Shoot, maybe tapatalk is keeping me from seeing a signature or something, but do you have a link to your blog?


----------



## heresjohnny (Feb 15, 2006)

http://johnnysghost.blogspot.com/


----------



## toozie21 (Aug 23, 2012)

heresjohnny said:


> http://johnnysghost.blogspot.com/


Awesome, thanks!


----------



## Indyandy (Sep 7, 2005)

I ordered the motors off Ebay. Why do they only let you order 2 items at a time?


----------



## iowachap (Aug 19, 2015)

*What about these?*

These might be a little too fast for some applications, but then in some cases that might be needed, 30RPM high torque it says..

Description
Specifications: 
Torque: 130 N*cm
12V DC
60RPM
Diameter: 25mm
Length: 72mm
Shaft diameter: 4mm
Weight: 96g
Brand new and unused

http://www.ebay.com/itm/2x-30RPM-Hi...al&tfrom=390545491107&ttype=price&tpos=unknow


----------



## jasonsbeer (Nov 12, 2014)

Search e-bay for synchronous motors. Plenty of low RPM options to choose from.


----------



## heresjohnny (Feb 15, 2006)

Indyandy said:


> I ordered the motors off Ebay. Why do they only let you order 2 items at a time?

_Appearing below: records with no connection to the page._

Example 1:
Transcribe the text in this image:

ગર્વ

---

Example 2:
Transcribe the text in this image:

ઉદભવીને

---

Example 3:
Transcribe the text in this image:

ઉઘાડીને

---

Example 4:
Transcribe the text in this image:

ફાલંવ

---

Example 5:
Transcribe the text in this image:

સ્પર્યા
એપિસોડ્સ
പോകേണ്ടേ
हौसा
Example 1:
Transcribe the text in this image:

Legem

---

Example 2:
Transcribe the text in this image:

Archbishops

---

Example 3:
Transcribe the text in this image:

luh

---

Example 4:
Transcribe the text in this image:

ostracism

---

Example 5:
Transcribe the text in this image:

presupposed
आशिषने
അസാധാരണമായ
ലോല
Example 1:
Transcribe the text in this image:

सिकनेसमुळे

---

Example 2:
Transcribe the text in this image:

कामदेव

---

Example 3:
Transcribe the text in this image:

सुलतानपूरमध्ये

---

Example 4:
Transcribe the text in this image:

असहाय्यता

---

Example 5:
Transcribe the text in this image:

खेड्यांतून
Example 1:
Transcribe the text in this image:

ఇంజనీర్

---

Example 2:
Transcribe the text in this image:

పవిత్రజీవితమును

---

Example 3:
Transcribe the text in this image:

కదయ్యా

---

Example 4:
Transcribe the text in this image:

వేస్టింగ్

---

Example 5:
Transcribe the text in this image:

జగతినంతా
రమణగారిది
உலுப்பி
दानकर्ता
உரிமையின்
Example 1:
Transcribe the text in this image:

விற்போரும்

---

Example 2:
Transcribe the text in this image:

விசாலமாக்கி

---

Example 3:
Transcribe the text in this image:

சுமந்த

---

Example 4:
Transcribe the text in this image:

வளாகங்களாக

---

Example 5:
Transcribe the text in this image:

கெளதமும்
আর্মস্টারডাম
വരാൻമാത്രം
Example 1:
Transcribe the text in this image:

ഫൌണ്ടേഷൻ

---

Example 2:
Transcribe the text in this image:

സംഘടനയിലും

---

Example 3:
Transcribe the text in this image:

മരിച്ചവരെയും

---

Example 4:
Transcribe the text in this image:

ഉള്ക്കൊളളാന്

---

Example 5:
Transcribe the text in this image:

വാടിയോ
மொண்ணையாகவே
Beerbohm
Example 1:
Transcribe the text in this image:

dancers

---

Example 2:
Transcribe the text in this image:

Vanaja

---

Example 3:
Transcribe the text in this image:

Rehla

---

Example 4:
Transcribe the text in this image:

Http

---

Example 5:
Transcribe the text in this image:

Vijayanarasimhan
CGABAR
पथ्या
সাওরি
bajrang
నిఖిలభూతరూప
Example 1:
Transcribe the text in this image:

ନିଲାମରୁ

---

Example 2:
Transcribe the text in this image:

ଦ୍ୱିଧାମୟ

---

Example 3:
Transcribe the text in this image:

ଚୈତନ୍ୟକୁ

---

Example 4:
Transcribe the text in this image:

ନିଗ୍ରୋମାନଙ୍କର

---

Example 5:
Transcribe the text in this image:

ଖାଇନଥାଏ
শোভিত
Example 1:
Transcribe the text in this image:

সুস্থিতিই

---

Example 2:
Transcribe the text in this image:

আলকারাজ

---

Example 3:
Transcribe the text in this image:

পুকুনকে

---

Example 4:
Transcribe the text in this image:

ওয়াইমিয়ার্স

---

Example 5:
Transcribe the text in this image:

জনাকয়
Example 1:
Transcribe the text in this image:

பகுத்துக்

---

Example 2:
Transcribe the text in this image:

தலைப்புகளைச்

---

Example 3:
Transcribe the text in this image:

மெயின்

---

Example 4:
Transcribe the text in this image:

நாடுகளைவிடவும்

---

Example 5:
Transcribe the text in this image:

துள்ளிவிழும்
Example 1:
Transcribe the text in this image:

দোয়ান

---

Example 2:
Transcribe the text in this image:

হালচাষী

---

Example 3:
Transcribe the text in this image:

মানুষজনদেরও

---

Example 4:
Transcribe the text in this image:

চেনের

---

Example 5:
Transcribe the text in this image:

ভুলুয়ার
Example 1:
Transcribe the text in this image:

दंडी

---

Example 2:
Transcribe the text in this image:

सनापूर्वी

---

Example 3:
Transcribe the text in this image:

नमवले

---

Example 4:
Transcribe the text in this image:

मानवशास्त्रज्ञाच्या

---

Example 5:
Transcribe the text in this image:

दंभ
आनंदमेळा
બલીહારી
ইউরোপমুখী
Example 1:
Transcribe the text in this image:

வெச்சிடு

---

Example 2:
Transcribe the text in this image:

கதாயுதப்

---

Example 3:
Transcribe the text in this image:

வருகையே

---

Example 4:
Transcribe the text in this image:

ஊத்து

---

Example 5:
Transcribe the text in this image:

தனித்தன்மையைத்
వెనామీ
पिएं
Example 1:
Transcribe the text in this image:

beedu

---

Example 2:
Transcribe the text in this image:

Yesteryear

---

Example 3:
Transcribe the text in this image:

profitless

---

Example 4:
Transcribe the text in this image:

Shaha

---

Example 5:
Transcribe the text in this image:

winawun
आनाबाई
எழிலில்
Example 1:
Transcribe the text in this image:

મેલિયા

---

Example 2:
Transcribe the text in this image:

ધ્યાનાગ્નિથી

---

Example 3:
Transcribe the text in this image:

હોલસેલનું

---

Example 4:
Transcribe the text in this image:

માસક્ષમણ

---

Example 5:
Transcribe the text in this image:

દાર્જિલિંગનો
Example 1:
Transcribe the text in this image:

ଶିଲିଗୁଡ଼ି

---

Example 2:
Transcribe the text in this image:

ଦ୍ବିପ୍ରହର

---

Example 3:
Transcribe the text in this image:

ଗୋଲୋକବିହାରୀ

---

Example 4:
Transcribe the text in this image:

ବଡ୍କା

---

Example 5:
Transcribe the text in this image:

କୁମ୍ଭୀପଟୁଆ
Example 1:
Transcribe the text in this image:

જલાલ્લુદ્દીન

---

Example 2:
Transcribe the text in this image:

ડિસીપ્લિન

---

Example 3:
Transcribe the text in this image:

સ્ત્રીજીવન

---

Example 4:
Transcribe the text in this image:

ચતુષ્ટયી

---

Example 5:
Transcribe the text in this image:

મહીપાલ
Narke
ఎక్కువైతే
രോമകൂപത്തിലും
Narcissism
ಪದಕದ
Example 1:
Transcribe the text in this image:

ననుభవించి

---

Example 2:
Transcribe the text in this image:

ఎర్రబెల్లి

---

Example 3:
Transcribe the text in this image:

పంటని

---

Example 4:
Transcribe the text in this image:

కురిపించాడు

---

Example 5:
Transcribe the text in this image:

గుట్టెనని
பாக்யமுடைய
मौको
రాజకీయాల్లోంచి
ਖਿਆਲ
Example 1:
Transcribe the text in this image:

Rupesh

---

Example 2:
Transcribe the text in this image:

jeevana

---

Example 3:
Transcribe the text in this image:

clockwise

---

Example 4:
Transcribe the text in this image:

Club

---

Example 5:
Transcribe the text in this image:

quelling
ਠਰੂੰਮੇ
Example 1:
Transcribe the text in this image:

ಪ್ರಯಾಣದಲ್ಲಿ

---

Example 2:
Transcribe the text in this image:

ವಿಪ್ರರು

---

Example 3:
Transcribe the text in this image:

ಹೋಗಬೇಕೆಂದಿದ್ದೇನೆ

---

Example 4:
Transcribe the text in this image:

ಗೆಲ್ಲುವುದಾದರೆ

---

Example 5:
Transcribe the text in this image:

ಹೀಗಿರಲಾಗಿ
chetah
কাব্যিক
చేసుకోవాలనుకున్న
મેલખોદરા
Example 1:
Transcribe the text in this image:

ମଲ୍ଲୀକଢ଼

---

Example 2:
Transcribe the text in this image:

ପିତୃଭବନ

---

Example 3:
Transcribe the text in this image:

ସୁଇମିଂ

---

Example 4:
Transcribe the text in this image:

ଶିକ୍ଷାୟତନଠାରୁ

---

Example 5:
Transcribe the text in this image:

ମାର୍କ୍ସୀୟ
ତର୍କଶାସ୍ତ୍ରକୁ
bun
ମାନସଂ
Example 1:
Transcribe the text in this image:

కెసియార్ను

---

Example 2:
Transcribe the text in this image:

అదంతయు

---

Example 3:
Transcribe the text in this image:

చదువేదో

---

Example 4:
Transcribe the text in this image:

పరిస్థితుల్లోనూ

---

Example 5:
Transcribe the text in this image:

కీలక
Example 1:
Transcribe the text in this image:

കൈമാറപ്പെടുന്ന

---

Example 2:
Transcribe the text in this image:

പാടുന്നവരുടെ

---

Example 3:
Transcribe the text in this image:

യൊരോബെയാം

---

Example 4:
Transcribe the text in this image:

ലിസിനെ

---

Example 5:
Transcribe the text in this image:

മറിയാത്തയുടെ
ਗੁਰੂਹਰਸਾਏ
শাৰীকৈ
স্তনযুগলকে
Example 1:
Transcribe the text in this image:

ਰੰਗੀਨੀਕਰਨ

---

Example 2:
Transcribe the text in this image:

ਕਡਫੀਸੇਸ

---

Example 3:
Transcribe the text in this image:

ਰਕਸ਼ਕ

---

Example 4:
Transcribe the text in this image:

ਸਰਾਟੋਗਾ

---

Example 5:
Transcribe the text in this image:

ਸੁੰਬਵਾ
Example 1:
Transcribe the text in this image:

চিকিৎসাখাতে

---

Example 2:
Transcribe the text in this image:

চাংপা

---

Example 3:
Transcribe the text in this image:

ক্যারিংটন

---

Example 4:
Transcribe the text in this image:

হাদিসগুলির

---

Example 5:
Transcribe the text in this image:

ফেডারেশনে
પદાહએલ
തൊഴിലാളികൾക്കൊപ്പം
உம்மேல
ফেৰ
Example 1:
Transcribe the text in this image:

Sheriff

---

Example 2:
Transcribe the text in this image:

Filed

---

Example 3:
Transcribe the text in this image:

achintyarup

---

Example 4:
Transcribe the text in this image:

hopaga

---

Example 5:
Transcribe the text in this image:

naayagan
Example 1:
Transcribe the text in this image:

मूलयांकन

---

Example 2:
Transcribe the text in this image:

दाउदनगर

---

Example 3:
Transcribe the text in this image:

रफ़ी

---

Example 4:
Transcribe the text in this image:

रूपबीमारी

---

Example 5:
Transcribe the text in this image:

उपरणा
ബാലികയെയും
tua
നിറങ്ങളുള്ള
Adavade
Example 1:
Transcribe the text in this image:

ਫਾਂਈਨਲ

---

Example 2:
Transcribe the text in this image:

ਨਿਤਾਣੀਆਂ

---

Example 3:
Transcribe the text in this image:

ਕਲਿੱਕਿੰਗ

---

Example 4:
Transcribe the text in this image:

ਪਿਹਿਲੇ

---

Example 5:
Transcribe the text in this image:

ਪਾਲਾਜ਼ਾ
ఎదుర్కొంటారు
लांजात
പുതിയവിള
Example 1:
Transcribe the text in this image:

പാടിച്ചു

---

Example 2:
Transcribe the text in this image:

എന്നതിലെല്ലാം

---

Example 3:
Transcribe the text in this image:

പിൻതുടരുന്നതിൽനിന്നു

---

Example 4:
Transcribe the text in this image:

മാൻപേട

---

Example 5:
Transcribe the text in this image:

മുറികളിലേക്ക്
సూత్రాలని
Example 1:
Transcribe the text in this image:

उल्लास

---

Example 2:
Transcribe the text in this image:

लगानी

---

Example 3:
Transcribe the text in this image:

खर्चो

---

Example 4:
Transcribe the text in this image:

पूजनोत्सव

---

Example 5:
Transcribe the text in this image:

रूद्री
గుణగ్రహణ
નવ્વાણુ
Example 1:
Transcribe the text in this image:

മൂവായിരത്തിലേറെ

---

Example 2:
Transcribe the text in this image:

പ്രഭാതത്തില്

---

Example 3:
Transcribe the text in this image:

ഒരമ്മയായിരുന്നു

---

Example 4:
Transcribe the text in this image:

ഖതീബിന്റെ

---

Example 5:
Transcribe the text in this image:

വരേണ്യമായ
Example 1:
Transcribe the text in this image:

Which one did you order? I have contacted sellers before about ordering more than were shown available, and they have been responsive.


----------



## Indyandy (Sep 7, 2005)

I got: TYD-50 ac 110v 5/6 rpm $4.90 ea.


----------



## heresjohnny (Feb 15, 2006)

Indyandy said:


> I got: TYD-50 ac 110v 5/6 rpm $4.90 ea.


That's a good motor, I am using one in my current build. I have not encountered limits on the number you can order before. Next time I suggest contacting the seller, or finding a different seller. Buying more at a time is a better deal per motor


----------